Input for this task.
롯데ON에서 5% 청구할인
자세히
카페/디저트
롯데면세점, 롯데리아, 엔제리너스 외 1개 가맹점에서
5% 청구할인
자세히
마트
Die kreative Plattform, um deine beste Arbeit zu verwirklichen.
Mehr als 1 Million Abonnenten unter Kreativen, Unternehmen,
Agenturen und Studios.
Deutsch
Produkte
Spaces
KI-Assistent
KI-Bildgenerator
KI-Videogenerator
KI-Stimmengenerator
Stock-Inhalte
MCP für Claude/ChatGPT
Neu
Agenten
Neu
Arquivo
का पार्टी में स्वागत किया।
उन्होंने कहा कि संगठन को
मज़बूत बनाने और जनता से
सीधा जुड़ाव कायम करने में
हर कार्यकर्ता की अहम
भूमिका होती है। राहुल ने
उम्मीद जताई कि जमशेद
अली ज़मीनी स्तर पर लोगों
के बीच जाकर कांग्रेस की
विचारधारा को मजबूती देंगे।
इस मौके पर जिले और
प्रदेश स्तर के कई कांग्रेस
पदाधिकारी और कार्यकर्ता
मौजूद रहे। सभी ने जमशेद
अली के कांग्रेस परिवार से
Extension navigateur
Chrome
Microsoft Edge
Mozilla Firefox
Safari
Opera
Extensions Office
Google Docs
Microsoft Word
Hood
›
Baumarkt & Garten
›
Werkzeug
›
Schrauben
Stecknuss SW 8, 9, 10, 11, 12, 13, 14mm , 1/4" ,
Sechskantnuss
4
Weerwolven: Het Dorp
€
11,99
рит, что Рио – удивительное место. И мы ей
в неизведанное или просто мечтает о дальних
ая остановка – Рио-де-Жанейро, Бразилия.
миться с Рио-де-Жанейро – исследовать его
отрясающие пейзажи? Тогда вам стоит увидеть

What the task requires. Write out each of the lines above word for word, from the first to the last.

Exercise response.
롯데ON에서 5% 청구할인
자세히
카페/디저트
롯데면세점, 롯데리아, 엔제리너스 외 1개 가맹점에서
5% 청구할인
자세히
마트
Die kreative Plattform, um deine beste Arbeit zu verwirklichen.
Mehr als 1 Million Abonnenten unter Kreativen, Unternehmen,
Agenturen und Studios.
Deutsch
Produkte
Spaces
KI-Assistent
KI-Bildgenerator
KI-Videogenerator
KI-Stimmengenerator
Stock-Inhalte
MCP für Claude/ChatGPT
Neu
Agenten
Neu
Arquivo
का पार्टी में स्वागत किया।
उन्होंने कहा कि संगठन को
मज़बूत बनाने और जनता से
सीधा जुड़ाव कायम करने में
हर कार्यकर्ता की अहम
भूमिका होती है। राहुल ने
उम्मीद जताई कि जमशेद
अली ज़मीनी स्तर पर लोगों
के बीच जाकर कांग्रेस की
विचारधारा को मजबूती देंगे।
इस मौके पर जिले और
प्रदेश स्तर के कई कांग्रेस
पदाधिकारी और कार्यकर्ता
मौजूद रहे। सभी ने जमशेद
अली के कांग्रेस परिवार से
Extension navigateur
Chrome
Microsoft Edge
Mozilla Firefox
Safari
Opera
Extensions Office
Google Docs
Microsoft Word
Hood
›
Baumarkt & Garten
›
Werkzeug
›
Schrauben
Stecknuss SW 8, 9, 10, 11, 12, 13, 14mm , 1/4" ,
Sechskantnuss
4
Weerwolven: Het Dorp
€
11,99
рит, что Рио – удивительное место. И мы ей
в неизведанное или просто мечтает о дальних
ая остановка – Рио-де-Жанейро, Бразилия.
миться с Рио-де-Жанейро – исследовать его
отрясающие пейзажи? Тогда вам стоит увидеть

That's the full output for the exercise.